The ETF, managed by Satrix and trading under the JSE code STXHLT, has been designed to track the performance of the STOXX Global Breakthrough Healthcare Index. To make it easier to access this unique investment strategy, local investors are able to buy and sell ETF shares tracking this index in South African rands.
Kingsley Williams, chief investment Officer at Satrix Investments says: “The Satrix Healthcare ETF forms part of a series of thematic investment products which seek to take advantage of megatrends playing out around the world.
"The ETF is invested in companies across sectors and geographies that are set to benefit from long-term global structural changes such as shifting demographics, an ageing population, changing economic power and technological breakthrough. This could lead to above'-average earnings growth.”
STXHLT will replicate the index by investing in the iShares Healthcare Innovation UCITS ETF.
Adèle Hattingh, exchange traded products manager at the JSE says: “this ETF listing was yet another confirmation that the JSE’s ETF sector was an excellent platform for issuers wishing to raise capital for financing future expansion.”

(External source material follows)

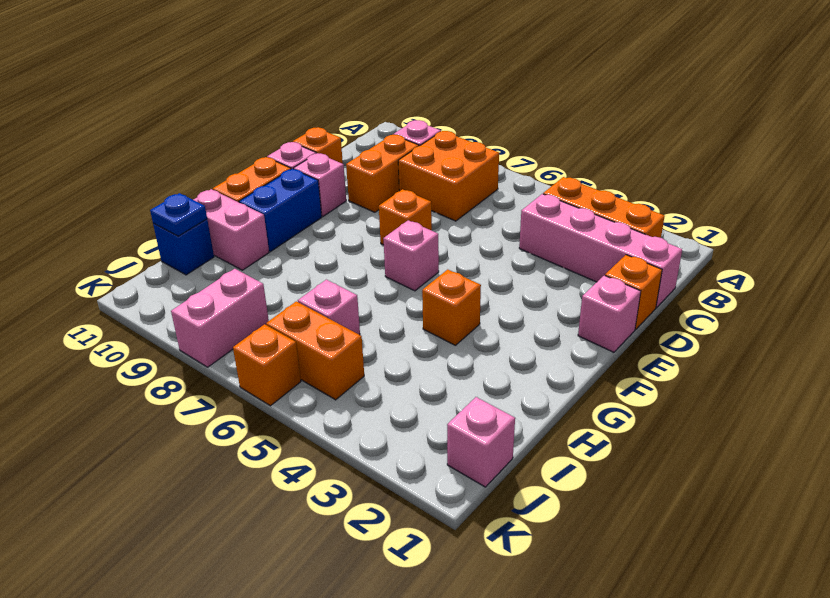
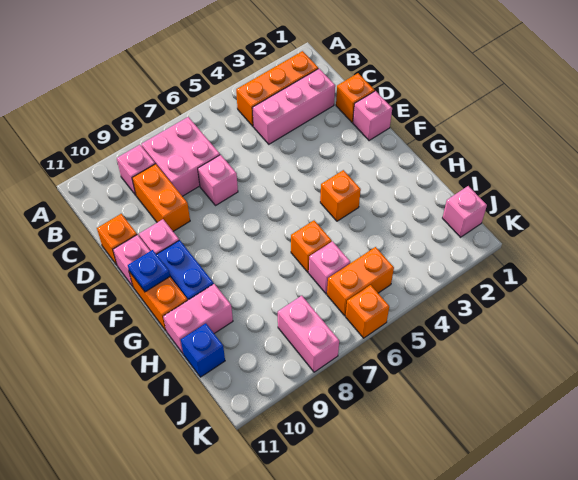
orange 2x2 brick [398,131,499,221] -> pink 2x2 brick [141,117,220,196]
pink 1x4 brick [519,194,682,308] -> pink 1x3 brick [252,69,335,144]
orange 1x1 brick [379,189,432,245] -> orange 1x1 brick moved to [291,221,332,272]
pink 1x1 brick [383,220,439,291] -> pink 1x1 brick moved to [198,155,238,206]
blue 1x1 plate [150,193,207,236] -> blue 1x1 plate moved to [128,250,170,292]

Moreover, ETFs offer investors a cost-effective, strategic option to diversify their investments. The listing of STXHLT brings the number of listed ETFs to 89, with a total ETF market capitalisation of R111bn.
In terms of composition, the STOXX Global Breakthrough Healthcare Index is heavily laden with US companies accounting for a 70.8% weighting, followed by South Korea with a 4.8% weighting, and Switzerland at 4.7%.
From a sectoral point of view, biotechnology makes up about 35.2% of the index, followed by life science tools and services with 22.5% and equipment at 21.1%.
“This listing of the ETF is timely because the sector is poised for growth. We congratulate the Satrix team on this successful listing,” Hattingh concludes.